(Before and after object boxes)
=== Begin Enclosure ===

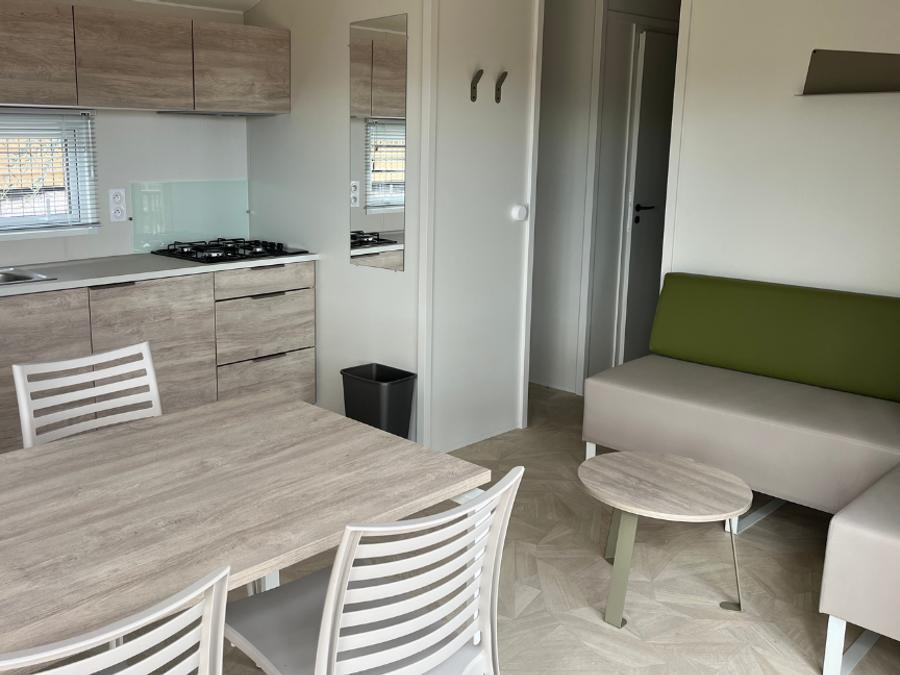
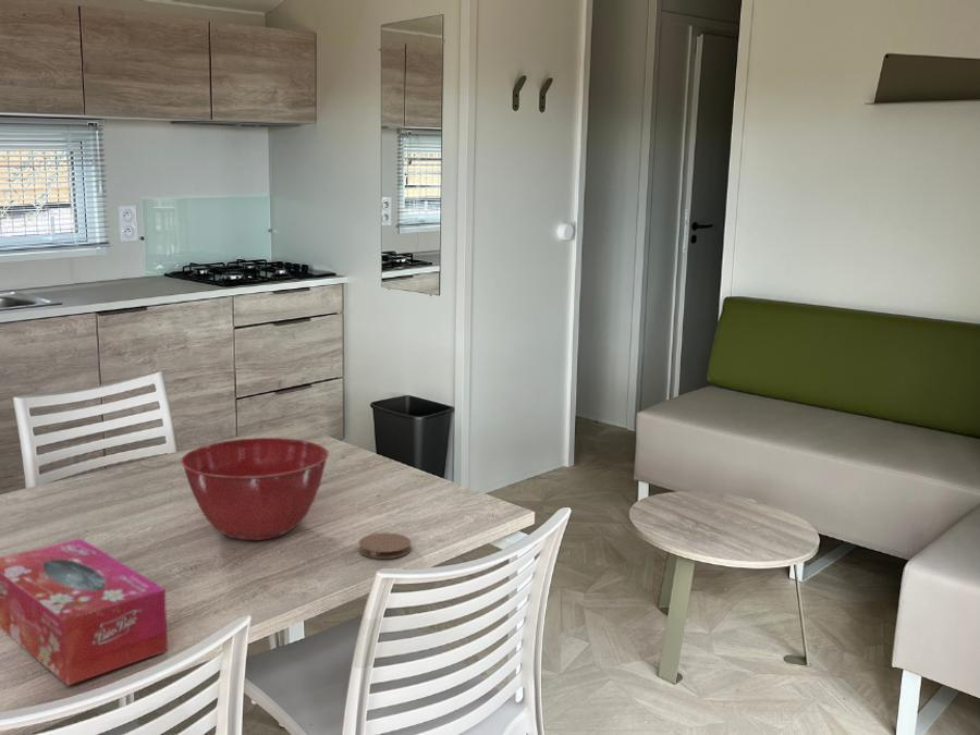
+ mixing bowl [180,437,330,541]
+ tissue box [0,537,169,687]
+ coaster [358,532,412,560]
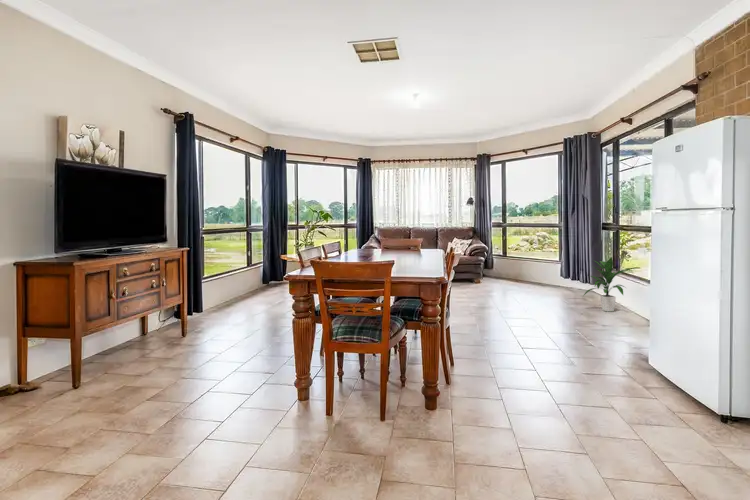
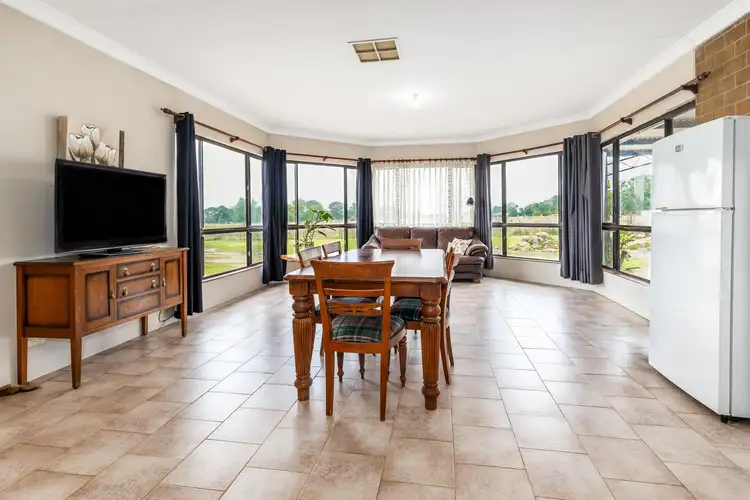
- indoor plant [582,256,631,312]
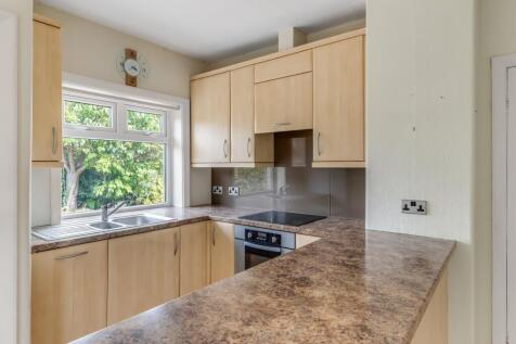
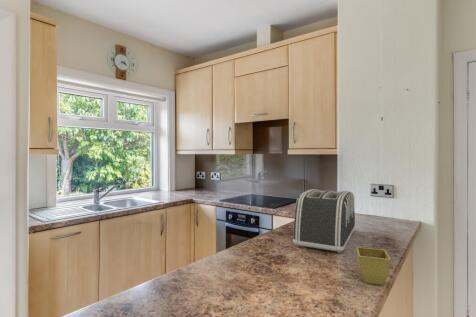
+ flower pot [355,246,392,286]
+ toaster [292,188,356,254]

=== End Enclosure ===

■ What is being asked ■
Leave out the pictures, and please output only the lines from the line that contains "tissue box [0,537,169,687]" through the end of the data, both ends included.

■ Task response ■
+ tissue box [0,537,169,687]
+ coaster [358,532,412,560]
- indoor plant [582,256,631,312]
+ flower pot [355,246,392,286]
+ toaster [292,188,356,254]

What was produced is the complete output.